Security is only as strong as its weakest link. That's important to keep in mind for software security, with its long chain of links, from design to development to deployment. Last year, members of NVIDIA's Offensive Security Research team (aka "red team") presented at DEF CON 29 their results on the evaluation of the security of a firmware written in SPARK and running on RISC-V. They ended up not finding vulnerabilities in the code but in the RISC-V ISA instead. This year, the same team presented at DEF CON 30 a retrospective on the security evaluation of 17 high-impact projects since 2020. TL;DR: using SPARK makes a big difference for security, compared to using C/C++.

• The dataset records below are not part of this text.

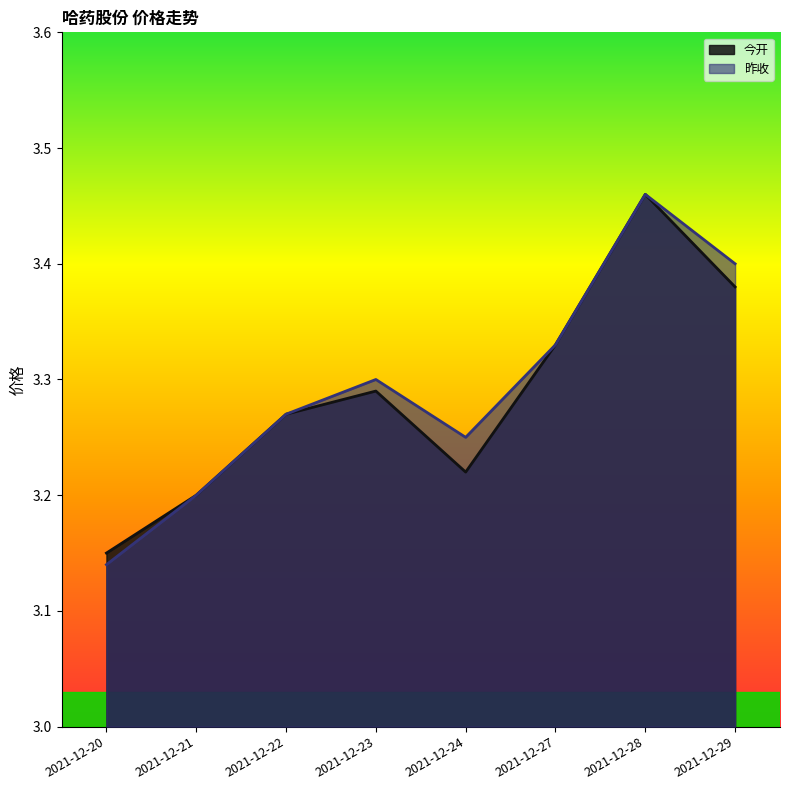

What value does the 昨收 series have at 2021-12-21?

3.2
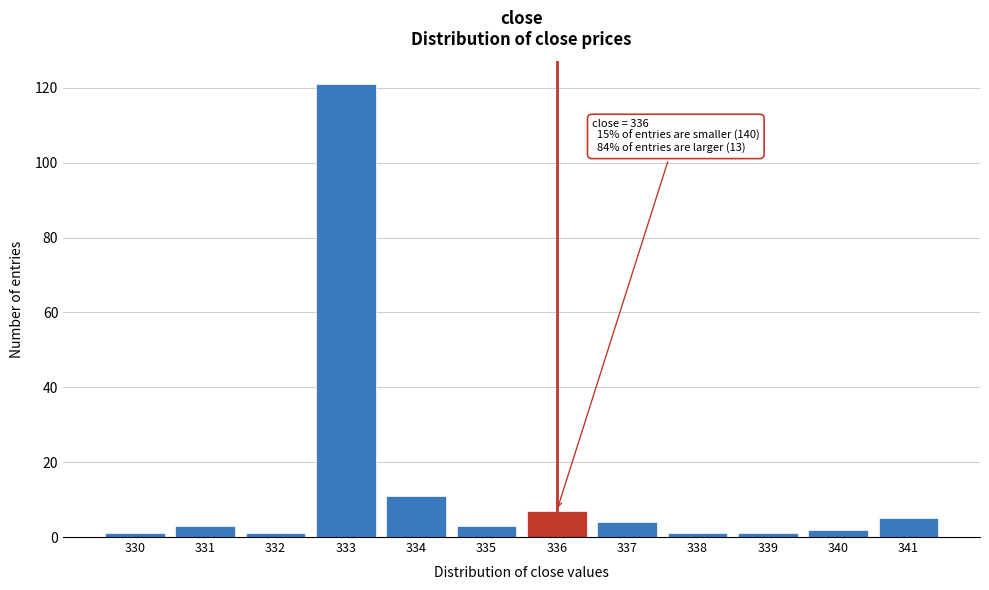

Which range on the x-axis has the tallest bar?

332.5 to 333.5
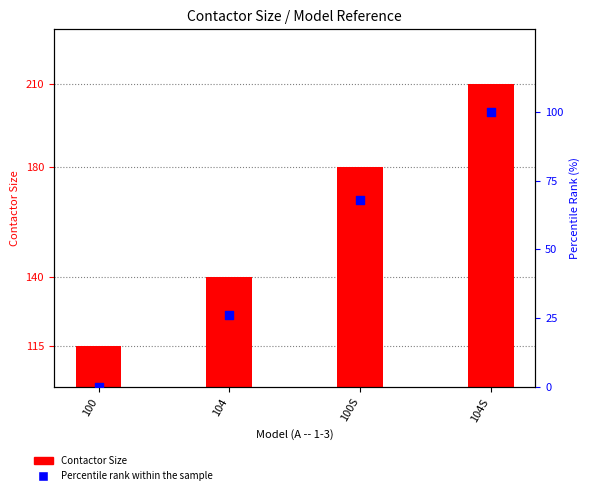

Which series has the largest total across all categories?

Contactor Size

The security researchers start by stating a well-known fact (that they support with the reports on 12 years of security bugs at Microsoft, and 5 years of security bugs at Google Chrome team): 70% of all security bugs are related to memory safety. That's the kind of bugs you won't see in SPARK code, as they are either prevented by the design of SPARK or detected by formal verification.

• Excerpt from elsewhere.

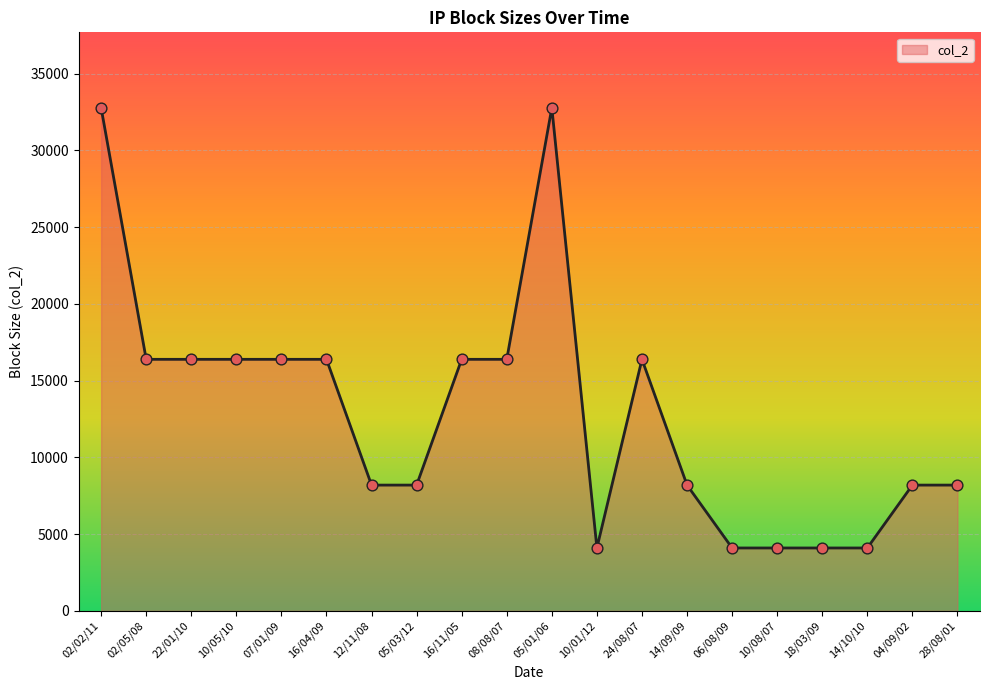

What is the ratio of the value at 12/11/08 to the value at 22/01/10?

0.5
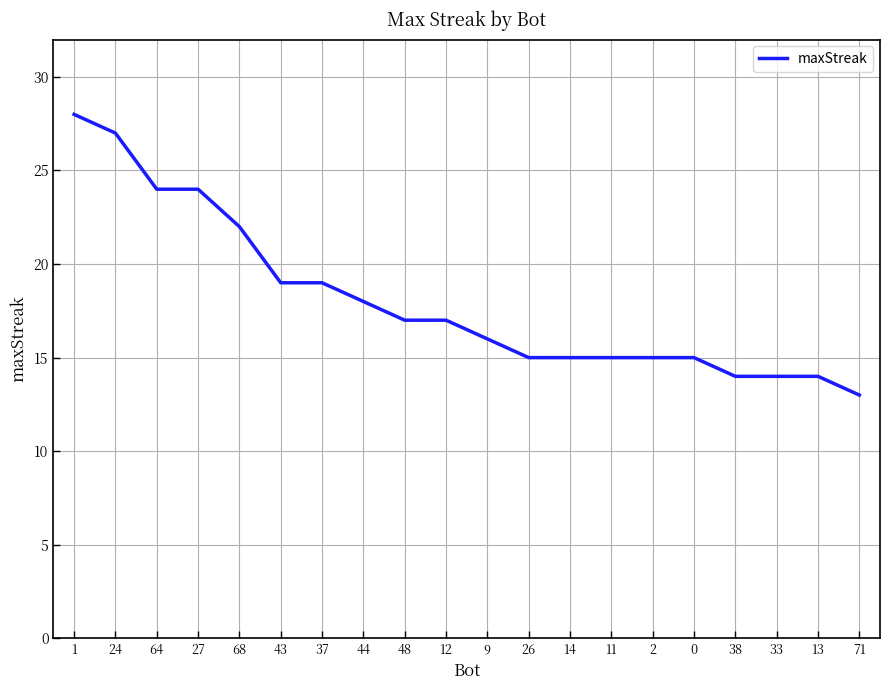

Does the chart display data point markers on the line(s)?

No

Then, at 15:39 in the recording, Zabrocki asks the most interesting question: do they see benefits in using SPARK, compared to similar developments in C/C++? He then goes on to compare the results on 3 projects in SPARK and 6 projects in C/C++, and the results are clear. As he says: there is a "huge difference". Not only do they detect fewer security bugs in SPARK projects, but they detect "deeper" bugs related to software design and hardware-software interfaces, as they do not need to spend time looking for "simple" bugs like memory safety ones.
examples of real-world bugs in SPARK code
7-minutes comparison of C/C++ vs SPARK
If you want to peek at what are the "deeper" bugs that they detected
in SPARK projects, jump to 22:38 of the recording. I personally enjoyed
it! And I'm both amazed and grateful that NVIDIA shows such openness in
disclosing the kind of bugs that escaped all their regular development
and verification activities.
If you have only 2 minutes, just jump to the conclusion at 39:00. There should be some inspiration for you if you're facing similar security issues in your software products.